_Directions_
Reproduce the rows below, beginning with the first line and stopping after the line that contains "new retention tag.</span></span>", with both ends included. Omit the pictures from your copy.

_Dataset entries_
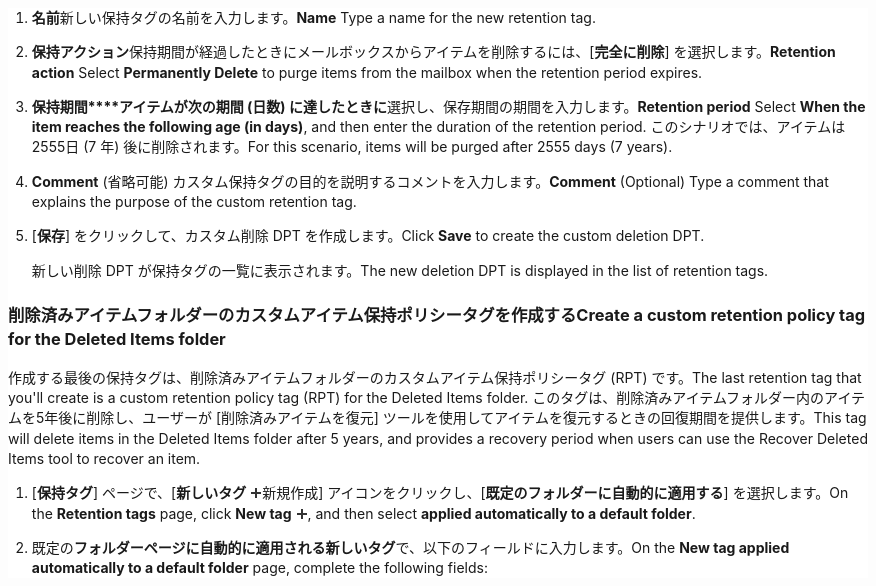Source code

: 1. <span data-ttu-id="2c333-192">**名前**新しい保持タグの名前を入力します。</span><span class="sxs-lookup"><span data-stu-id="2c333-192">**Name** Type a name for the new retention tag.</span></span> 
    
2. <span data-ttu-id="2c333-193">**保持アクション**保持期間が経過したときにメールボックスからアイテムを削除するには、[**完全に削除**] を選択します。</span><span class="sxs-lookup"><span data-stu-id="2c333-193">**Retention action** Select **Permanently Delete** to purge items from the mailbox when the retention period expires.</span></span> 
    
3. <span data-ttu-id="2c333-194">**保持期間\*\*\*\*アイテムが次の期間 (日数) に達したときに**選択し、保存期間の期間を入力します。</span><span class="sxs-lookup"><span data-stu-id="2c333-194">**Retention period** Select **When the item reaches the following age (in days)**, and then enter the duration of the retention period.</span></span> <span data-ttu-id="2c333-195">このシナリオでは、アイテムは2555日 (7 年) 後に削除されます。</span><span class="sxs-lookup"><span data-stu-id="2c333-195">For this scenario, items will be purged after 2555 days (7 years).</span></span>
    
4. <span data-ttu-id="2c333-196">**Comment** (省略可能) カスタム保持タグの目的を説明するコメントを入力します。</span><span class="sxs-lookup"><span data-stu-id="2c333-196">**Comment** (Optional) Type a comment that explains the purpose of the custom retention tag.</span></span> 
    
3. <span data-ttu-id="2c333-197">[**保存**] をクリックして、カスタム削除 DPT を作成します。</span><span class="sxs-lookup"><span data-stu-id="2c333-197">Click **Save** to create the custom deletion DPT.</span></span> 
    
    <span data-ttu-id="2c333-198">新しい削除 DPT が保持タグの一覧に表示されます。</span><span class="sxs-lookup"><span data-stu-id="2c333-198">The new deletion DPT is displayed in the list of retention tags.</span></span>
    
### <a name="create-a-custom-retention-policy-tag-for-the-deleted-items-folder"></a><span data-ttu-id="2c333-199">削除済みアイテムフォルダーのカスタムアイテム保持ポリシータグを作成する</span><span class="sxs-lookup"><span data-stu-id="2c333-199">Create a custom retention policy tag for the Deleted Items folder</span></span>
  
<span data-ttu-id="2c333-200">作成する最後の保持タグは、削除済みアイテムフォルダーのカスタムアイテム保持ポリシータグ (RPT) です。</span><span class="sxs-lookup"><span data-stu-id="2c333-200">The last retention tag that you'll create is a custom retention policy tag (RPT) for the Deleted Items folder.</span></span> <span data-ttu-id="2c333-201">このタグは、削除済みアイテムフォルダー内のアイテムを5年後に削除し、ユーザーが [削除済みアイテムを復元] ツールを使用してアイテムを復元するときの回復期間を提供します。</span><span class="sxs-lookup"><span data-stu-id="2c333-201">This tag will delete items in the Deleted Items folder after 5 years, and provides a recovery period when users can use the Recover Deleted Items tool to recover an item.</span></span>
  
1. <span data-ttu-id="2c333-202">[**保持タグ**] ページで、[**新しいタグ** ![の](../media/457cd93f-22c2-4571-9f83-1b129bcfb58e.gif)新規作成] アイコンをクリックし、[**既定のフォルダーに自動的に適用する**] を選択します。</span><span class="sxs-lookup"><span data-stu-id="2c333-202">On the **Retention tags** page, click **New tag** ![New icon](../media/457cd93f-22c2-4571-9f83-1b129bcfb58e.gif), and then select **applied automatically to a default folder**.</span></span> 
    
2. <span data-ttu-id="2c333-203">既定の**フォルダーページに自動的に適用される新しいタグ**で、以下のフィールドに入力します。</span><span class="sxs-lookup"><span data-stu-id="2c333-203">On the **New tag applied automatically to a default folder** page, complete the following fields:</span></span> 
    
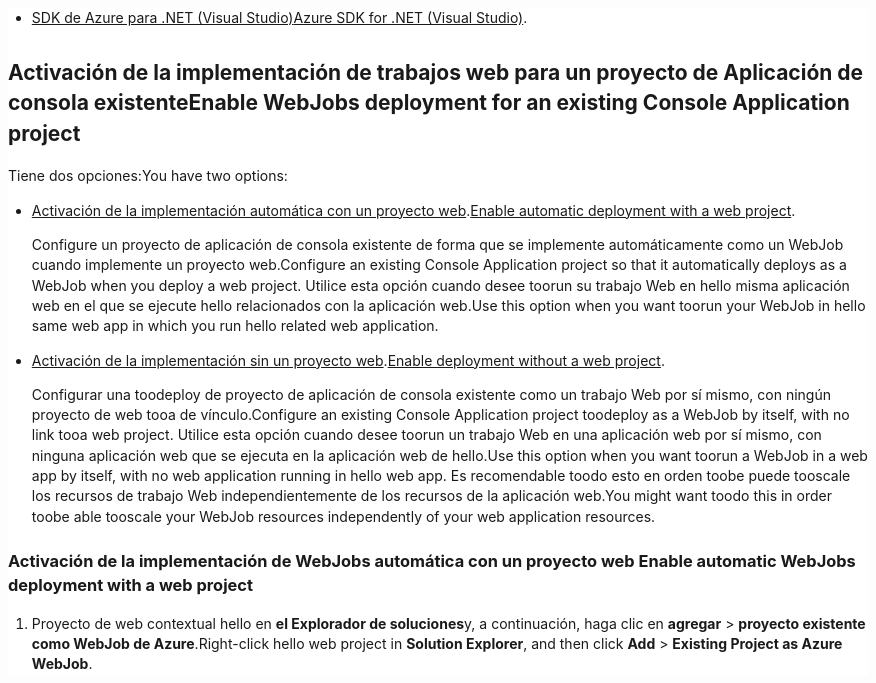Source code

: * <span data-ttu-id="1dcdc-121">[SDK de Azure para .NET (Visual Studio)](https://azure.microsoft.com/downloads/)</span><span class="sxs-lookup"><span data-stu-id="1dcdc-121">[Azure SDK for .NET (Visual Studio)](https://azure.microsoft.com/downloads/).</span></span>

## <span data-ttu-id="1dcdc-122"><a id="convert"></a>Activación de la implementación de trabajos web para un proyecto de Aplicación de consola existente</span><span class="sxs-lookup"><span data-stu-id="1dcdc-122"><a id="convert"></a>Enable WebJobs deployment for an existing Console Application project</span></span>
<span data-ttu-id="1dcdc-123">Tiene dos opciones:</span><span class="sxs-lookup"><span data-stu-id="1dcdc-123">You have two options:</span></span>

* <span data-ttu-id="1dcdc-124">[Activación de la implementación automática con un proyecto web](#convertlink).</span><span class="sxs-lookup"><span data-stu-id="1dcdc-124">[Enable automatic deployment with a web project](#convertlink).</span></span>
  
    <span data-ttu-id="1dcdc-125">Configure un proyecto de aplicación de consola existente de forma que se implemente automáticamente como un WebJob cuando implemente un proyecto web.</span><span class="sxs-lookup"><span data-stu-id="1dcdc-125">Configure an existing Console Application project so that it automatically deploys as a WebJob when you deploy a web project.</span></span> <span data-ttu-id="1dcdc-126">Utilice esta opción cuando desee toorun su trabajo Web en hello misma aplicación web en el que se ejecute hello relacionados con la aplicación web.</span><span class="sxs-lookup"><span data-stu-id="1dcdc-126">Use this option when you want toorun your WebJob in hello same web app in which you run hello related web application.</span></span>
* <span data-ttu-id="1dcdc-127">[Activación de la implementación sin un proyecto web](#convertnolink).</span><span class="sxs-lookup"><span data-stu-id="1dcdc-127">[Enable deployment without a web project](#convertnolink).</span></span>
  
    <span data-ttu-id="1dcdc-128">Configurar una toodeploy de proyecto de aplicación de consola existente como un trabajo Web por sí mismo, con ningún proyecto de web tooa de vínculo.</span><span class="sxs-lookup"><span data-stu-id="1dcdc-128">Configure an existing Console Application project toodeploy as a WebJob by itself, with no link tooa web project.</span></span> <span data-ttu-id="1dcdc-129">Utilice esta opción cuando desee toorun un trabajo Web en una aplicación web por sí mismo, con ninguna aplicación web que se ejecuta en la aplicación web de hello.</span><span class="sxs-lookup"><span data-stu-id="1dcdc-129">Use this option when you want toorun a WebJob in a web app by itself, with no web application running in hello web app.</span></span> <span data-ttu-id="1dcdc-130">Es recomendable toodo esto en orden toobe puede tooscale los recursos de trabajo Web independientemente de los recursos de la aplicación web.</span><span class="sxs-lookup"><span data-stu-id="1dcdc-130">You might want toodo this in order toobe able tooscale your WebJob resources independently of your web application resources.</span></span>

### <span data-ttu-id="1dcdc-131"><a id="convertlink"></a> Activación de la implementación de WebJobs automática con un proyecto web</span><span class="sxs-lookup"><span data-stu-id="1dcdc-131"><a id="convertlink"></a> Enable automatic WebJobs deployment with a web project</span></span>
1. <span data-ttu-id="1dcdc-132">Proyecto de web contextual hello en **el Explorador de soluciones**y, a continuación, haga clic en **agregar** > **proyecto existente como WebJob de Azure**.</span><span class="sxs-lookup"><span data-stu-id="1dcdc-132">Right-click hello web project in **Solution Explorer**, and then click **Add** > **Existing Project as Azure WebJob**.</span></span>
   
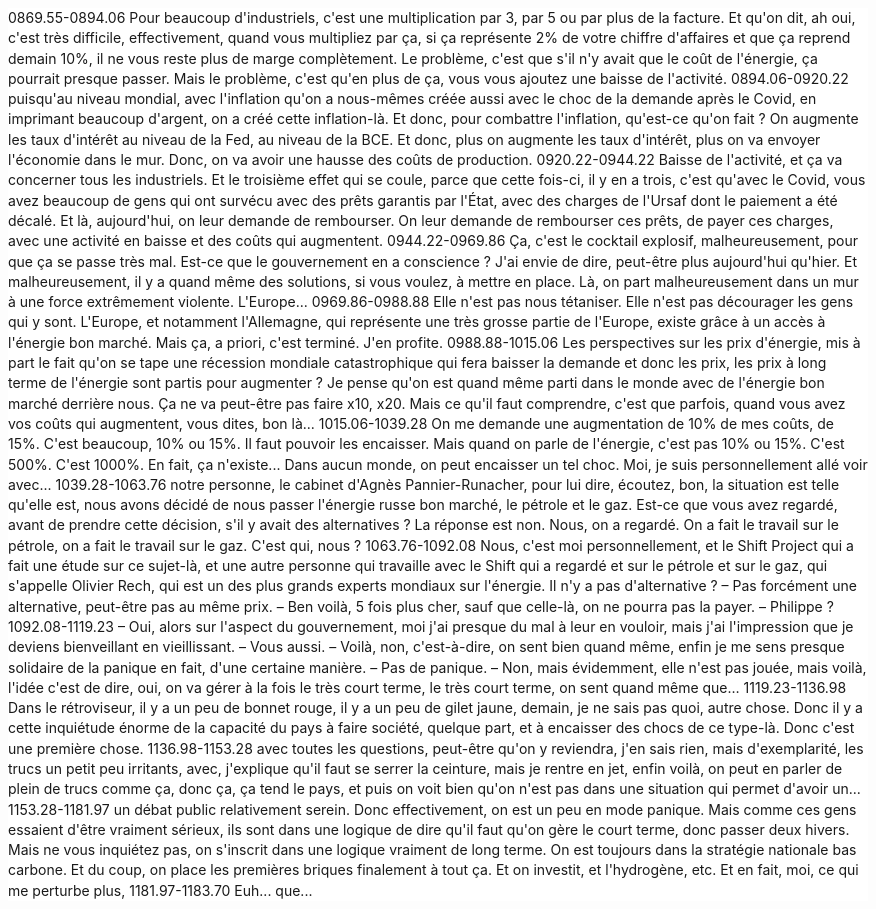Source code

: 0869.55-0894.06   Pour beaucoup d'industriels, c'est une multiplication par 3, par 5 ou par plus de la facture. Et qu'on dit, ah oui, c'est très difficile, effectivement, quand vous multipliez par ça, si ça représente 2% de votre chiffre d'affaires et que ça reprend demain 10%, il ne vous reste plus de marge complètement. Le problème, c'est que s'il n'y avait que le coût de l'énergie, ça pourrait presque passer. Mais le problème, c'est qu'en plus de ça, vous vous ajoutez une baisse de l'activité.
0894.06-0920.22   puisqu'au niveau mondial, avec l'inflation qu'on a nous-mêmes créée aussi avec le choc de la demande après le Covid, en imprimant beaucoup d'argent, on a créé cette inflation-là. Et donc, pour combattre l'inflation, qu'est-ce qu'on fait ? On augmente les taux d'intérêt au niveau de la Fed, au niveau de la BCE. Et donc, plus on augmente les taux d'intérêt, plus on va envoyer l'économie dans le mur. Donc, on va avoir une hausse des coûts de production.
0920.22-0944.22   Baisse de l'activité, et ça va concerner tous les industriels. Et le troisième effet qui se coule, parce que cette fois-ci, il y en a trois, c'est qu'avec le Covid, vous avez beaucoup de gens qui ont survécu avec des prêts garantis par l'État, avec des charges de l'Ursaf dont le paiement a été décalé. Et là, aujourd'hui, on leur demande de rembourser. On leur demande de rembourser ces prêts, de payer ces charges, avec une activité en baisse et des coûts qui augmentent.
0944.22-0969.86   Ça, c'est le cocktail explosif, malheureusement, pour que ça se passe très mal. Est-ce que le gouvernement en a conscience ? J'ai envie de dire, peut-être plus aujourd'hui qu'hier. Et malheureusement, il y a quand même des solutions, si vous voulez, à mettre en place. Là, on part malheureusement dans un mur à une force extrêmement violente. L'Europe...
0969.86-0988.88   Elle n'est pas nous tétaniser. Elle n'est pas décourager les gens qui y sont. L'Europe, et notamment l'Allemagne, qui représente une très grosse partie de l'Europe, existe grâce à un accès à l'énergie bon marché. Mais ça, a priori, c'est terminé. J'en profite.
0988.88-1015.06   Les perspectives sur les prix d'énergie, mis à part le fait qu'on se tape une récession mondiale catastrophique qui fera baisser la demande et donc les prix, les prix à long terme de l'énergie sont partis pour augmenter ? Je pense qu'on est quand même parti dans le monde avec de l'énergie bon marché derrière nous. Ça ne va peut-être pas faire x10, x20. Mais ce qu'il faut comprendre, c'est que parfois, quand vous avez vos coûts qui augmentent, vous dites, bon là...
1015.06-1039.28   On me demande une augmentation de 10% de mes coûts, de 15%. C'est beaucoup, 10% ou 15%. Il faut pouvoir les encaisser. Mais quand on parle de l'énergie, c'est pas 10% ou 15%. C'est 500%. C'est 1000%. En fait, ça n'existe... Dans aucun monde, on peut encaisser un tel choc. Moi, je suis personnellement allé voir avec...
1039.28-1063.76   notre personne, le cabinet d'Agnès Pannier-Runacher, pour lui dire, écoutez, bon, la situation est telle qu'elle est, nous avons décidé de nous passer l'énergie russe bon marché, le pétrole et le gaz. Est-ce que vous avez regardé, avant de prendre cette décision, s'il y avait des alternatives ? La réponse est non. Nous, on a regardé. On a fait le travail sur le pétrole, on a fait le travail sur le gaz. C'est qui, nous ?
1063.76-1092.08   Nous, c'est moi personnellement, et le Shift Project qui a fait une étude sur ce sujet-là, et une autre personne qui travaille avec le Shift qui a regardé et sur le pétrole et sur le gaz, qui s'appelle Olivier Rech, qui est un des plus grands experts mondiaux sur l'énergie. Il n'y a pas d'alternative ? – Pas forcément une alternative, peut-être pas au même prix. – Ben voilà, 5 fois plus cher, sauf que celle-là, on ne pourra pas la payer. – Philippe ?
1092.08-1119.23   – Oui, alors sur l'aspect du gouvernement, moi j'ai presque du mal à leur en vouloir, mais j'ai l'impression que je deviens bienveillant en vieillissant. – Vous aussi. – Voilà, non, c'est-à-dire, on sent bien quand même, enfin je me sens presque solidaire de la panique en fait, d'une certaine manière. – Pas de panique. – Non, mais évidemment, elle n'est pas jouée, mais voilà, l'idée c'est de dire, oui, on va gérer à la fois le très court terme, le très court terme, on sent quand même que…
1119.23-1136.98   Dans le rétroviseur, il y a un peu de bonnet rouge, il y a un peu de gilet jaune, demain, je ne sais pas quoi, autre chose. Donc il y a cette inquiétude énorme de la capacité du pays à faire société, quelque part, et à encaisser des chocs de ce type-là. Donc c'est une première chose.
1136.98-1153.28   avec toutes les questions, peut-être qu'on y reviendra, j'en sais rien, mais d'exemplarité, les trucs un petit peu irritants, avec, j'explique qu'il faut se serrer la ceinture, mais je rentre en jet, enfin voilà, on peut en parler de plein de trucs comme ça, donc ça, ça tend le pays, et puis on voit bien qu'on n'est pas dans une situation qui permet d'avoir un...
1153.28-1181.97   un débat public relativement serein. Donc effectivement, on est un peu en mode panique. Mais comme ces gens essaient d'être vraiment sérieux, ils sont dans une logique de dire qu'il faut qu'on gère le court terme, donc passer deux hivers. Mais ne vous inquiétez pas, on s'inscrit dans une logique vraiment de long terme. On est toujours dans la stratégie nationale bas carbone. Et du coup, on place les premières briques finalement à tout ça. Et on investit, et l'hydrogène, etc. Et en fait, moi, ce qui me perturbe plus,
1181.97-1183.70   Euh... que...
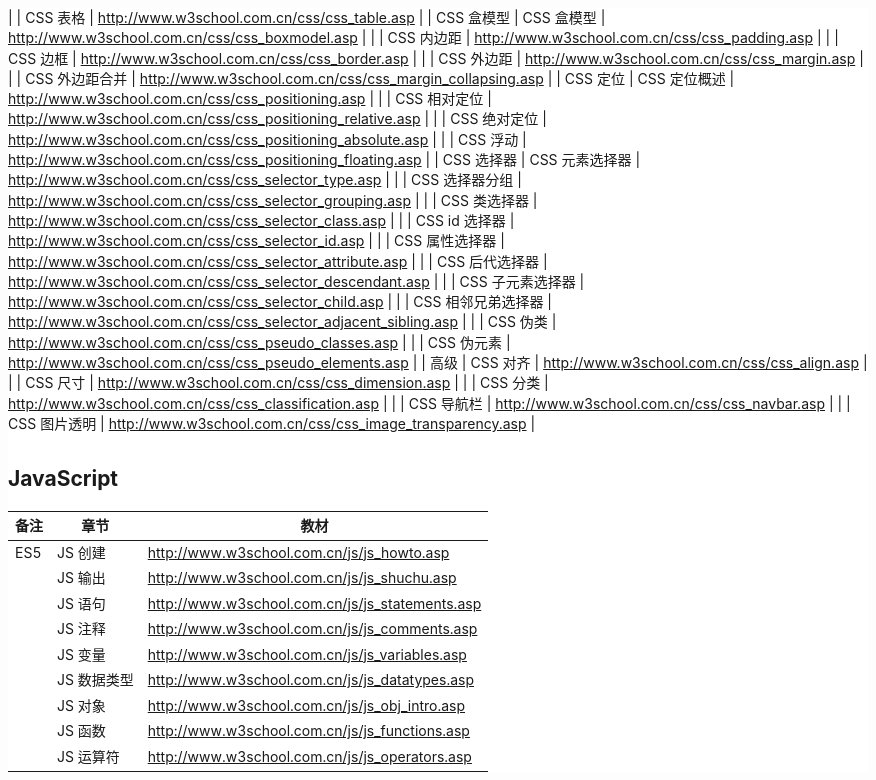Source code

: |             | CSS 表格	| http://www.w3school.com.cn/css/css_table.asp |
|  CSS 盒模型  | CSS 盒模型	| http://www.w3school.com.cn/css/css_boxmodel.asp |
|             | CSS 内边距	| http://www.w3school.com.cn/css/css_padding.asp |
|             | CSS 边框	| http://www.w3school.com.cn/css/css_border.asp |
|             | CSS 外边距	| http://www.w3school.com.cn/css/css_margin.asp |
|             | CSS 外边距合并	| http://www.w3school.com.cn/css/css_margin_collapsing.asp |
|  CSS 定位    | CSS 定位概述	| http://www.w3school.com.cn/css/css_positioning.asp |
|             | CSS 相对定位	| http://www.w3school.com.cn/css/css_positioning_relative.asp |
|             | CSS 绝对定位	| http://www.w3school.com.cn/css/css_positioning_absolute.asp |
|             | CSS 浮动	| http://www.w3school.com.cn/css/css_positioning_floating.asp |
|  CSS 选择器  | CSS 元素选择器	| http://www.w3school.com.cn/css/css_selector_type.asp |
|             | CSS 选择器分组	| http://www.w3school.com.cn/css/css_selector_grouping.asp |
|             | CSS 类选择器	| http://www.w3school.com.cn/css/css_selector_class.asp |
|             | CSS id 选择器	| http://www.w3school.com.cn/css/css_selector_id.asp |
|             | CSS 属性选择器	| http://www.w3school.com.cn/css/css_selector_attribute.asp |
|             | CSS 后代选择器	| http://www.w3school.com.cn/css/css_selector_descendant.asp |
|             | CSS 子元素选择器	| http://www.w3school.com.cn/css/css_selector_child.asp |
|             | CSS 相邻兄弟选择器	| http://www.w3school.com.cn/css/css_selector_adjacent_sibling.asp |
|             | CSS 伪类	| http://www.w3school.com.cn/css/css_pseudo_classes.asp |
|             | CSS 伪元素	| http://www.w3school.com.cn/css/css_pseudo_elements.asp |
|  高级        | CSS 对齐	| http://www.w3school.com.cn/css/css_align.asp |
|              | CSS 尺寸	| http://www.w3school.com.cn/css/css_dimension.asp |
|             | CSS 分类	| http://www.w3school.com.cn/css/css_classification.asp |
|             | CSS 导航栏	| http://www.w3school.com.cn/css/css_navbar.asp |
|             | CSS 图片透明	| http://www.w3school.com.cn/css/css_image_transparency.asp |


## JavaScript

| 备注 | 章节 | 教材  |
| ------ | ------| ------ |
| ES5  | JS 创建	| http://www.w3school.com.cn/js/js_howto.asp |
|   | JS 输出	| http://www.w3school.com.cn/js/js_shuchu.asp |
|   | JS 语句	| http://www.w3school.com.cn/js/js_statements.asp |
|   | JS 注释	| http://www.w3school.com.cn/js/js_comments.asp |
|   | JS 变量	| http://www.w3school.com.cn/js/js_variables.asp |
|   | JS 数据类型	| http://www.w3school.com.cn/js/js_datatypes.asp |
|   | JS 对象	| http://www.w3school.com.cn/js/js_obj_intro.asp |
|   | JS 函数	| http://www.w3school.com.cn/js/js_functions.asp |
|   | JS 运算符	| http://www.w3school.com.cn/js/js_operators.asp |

_Answer for this exercise_
Source code

: 1. <span data-ttu-id="2c333-192">**名前**新しい保持タグの名前を入力します。</span><span class="sxs-lookup"><span data-stu-id="2c333-192">**Name** Type a name for the new retention tag.</span></span> 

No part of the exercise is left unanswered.